Clearly, that's good news, especially since some predicted that May's unemployment level would reach 20%. But let's be clear: 13.3% unemployment is still a pretty dire number. Back in February, the jobless rate was just 3.5%, and the economy on the whole was in a much different place. While it's encouraging to see some amount of job gain in May, we still have a long road ahead to get back to where we were in February.
Will unemployment levels continue to improve?
With much of the country opening back up and states easing restrictions, we may see more jobs added in the coming weeks, which means June's unemployment numbers may be even more encouraging. But we're worlds away from a quick large-scale recovery, and industries that have seen high levels of unemployment -- namely, travel and entertainment -- are likely to stay sluggish until real progress is made in the fight against COVID-19. While more non-essential retailers, for example, may be opening their doors, we're nowhere close to a scenario where concert venues can be filled and travel is something consumers do on a whim.

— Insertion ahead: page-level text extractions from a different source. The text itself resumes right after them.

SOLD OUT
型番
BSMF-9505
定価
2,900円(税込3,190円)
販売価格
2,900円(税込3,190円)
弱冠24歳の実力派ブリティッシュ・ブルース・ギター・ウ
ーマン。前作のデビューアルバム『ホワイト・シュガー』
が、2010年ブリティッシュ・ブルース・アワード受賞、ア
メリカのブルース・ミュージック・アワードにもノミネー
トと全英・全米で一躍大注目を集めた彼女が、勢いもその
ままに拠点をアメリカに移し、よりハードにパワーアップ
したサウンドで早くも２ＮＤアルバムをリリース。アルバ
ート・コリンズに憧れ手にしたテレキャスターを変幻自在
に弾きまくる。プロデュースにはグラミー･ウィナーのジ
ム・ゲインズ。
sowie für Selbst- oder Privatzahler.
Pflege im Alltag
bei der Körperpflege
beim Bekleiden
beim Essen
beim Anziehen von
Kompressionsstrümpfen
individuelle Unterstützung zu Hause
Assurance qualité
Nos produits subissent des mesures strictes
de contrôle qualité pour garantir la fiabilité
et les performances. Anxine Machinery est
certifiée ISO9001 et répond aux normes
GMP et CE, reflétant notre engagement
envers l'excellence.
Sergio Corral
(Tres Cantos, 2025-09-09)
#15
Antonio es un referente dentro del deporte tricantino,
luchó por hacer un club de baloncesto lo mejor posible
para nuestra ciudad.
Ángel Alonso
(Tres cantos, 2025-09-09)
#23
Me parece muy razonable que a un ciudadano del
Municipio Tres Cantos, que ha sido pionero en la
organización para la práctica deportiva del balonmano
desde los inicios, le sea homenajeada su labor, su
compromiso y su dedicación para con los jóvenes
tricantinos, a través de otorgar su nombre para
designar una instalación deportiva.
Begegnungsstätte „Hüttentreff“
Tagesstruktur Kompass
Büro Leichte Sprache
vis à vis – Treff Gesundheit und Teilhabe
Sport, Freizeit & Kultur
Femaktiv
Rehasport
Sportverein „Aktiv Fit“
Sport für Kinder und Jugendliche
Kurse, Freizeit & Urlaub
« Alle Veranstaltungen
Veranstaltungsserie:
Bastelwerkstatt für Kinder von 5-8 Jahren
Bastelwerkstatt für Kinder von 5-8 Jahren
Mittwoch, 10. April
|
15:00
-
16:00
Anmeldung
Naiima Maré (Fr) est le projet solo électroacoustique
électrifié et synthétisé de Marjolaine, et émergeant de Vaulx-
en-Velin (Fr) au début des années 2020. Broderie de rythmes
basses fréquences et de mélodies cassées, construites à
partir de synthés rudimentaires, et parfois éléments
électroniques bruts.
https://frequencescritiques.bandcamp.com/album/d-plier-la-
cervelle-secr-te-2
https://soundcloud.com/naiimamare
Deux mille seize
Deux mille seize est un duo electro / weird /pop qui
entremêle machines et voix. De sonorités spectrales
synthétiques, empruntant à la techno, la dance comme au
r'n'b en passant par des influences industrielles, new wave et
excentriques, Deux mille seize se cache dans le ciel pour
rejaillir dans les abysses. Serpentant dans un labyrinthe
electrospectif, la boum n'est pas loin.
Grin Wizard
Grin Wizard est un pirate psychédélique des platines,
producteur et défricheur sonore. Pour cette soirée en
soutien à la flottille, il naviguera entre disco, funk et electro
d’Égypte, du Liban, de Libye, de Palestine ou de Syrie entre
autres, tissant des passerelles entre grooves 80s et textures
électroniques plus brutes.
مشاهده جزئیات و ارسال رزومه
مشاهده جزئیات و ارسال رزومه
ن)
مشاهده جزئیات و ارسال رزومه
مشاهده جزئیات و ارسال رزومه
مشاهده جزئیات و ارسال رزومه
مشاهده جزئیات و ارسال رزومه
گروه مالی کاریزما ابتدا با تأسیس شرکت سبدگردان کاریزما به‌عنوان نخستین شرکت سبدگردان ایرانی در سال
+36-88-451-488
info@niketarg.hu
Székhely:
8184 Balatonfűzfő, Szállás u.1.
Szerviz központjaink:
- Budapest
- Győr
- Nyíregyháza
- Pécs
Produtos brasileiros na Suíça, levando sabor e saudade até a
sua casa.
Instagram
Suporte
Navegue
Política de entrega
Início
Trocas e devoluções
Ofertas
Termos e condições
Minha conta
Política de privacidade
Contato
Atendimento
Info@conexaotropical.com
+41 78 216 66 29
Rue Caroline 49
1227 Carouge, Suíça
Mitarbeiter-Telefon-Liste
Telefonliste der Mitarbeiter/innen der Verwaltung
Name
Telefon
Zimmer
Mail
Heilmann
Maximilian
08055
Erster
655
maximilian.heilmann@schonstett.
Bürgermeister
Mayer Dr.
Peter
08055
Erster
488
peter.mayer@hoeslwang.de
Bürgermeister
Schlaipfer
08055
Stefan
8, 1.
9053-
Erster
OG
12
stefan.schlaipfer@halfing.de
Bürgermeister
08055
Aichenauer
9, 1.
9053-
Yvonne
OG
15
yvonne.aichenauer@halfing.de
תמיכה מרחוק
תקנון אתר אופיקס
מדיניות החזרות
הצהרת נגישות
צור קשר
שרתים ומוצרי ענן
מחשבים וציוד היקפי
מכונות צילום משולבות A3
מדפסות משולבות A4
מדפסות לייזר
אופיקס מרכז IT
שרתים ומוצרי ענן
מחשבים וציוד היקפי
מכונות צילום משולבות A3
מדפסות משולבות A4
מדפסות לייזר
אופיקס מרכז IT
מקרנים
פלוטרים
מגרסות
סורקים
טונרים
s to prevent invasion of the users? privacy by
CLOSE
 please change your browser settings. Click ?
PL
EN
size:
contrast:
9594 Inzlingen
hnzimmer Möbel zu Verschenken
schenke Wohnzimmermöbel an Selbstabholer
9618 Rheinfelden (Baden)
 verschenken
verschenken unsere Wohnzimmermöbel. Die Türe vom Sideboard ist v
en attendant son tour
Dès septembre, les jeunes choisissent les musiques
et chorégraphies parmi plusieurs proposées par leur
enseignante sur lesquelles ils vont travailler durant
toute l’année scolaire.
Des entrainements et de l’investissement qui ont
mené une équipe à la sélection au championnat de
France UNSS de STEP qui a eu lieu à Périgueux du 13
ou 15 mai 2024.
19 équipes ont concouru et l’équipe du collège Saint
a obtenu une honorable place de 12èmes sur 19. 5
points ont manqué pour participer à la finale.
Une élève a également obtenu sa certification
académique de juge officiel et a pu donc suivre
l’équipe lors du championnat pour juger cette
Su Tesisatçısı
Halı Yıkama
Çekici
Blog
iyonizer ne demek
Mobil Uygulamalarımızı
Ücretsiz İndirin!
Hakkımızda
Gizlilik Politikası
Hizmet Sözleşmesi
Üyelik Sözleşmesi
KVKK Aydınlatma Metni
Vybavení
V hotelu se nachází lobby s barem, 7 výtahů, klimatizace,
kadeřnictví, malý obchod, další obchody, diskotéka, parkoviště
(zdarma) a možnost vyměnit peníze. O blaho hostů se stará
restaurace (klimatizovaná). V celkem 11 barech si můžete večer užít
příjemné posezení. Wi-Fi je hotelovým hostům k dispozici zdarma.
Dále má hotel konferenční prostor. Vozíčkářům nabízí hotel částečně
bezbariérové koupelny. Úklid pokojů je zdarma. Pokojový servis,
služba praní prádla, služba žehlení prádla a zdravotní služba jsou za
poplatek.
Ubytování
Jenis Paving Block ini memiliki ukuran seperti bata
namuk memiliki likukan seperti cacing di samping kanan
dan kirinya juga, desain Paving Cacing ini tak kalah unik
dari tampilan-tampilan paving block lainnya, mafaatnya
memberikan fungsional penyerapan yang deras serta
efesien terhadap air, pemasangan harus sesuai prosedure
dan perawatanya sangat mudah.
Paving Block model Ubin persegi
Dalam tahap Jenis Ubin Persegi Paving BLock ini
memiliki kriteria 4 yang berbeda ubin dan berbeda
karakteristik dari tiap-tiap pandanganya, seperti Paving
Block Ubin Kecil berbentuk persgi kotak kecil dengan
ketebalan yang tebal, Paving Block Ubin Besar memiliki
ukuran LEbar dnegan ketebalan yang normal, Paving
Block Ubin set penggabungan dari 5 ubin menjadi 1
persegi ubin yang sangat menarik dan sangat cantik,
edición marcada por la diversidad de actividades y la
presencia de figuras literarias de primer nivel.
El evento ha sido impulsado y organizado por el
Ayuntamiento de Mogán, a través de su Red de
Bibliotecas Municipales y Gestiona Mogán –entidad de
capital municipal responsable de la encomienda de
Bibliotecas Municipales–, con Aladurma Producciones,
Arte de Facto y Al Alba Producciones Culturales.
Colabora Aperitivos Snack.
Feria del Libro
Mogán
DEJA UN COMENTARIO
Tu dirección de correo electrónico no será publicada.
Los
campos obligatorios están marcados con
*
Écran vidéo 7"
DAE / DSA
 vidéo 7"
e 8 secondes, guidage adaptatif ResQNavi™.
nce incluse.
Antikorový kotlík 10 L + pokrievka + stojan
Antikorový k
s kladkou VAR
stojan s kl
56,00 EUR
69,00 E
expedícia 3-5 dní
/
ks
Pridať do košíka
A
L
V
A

Furthermore, we don't know if and when a second wave of COVID-19 will hit, and what impact it will have on joblessness. Many health experts have warned that a second wave is virtually inevitable, and some states are already seeing surges in cases after having reopened. As such, we really shouldn't get too excited about the fact that May's numbers look better than April's, because we're by no means in the clear.
Meanwhile, those who are now getting to return to work should take the opportunity to protect themselves in the face of a follow-up layoff. That means reducing expenses as much as possible and socking away money in savings -- ideally, enough to cover three to six months' worth of bills. Small business owners who are now being allowed to reopen should follow that same advice, especially since further shutdowns aren't off the table.
Cautious optimism with a side of realism
The fact that May's jobless rate came in at 13.3% rather than 20% is an unquestionable relief. And we may see that number continue to dip in June. But double-digit unemployment is nothing to celebrate, and until we're much, much closer to where we were back in February, we need to acknowledge the immense number of Americans who are still out of work and struggling. We also need to come to grips with a reality no one really wants to talk about -- that a second wave of COVID-19 could be far more destructive than the first one, spurring a recession many of us are in no way prepared for.